Kami juga mengadakan pertemuan rutin bulanan untuk sekedar berbagi informasi khususnya dengan ibu2, dan kami menyebut ini sebagai forum sekolah ibu. Ibu memiliki peran yang sangat-sangat penting, sehingga harus selalu mengupdate pengetahuan untuk sedikit mengimbangi anak2 mereka berpacu dengan kemajuan jaman. Aku berharap dari forum ini akan ada ide2 usaha kecil yang bernilai ekonomi sehingga dapat menambah penghasilan bagi mereka.
Tuhan, aku tidak ingin melakukan ini sebagai pelampiasan keinginan sesaat saja. Aku ingin ini dapat berjalan dengan baik sehingga sedikit memberikan alternatif kegiatan dan konsentrasi anak2 itu yang selama ini telah dikuasai oleh TV (sinetron), internet (facebook), HP (sms dan video), film2 dari VCD bajakan, pacaran, nongkrong dan acara lain yang tidak cukup bermanfaat bagi kehidupan mereka.
Oh ya, hal penting yang menjadi harapanku adalah bahwa mereka, anak-anak itu, dapat menemukan mimpi2 mereka yang tidak melulu harus lewat sekolah formal namun harus sesuai dengan hati, minat, dan bakat mereka. Membiarkan mereka memilih masa depan mereka sehingga bisa profesional dalam menuntut ilmu dan menjalankan pekerjaan mereka kedepannya. Itu semua untuk kehidupan yang lebih baik, dan untuk negriku yang lebih baik.
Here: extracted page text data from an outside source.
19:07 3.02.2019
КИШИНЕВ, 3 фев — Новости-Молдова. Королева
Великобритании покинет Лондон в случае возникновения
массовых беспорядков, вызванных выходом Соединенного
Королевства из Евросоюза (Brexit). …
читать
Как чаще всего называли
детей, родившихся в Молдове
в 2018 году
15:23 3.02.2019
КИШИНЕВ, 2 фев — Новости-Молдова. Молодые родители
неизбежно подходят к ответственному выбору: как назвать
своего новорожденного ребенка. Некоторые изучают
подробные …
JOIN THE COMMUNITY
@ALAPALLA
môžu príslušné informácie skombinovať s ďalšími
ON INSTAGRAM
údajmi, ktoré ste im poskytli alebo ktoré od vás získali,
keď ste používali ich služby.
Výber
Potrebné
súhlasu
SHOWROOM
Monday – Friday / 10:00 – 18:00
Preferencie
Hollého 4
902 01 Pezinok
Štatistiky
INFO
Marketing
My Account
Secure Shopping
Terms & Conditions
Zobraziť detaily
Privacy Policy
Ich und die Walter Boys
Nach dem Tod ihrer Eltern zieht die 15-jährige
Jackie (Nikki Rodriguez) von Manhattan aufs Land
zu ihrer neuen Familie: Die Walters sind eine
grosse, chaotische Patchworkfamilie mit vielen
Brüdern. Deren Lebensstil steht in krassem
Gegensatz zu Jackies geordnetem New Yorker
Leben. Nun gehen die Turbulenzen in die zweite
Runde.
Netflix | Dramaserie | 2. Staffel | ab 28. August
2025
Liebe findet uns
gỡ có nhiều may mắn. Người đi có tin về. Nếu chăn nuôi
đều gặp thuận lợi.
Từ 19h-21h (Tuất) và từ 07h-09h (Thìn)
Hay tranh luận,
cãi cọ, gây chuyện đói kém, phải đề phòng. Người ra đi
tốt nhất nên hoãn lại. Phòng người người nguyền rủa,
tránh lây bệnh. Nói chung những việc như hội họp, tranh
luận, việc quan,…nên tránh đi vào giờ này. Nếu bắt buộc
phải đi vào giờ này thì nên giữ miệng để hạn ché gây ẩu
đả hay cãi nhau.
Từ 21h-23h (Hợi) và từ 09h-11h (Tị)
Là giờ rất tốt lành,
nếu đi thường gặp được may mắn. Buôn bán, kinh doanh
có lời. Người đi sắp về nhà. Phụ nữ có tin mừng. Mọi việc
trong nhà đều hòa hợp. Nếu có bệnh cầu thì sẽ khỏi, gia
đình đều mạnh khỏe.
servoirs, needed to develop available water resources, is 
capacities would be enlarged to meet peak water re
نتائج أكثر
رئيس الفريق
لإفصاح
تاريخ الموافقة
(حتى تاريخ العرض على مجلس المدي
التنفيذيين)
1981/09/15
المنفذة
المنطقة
Aku menginginkan ada upaya membangun
integrated education system yang melibatkan
seluruh stake holders mulai dari anak-orang tua-guru-dan seluruh masyarakat. Aku berharap ini akan berjalan dengan baik, dan berhasil sehingga bisa menjadi satu format program bagi kampung2 yang lain, sehingga semakin banyak anak2 yang “terselamatkan” dari dunia kapitalis yang ada saat ini.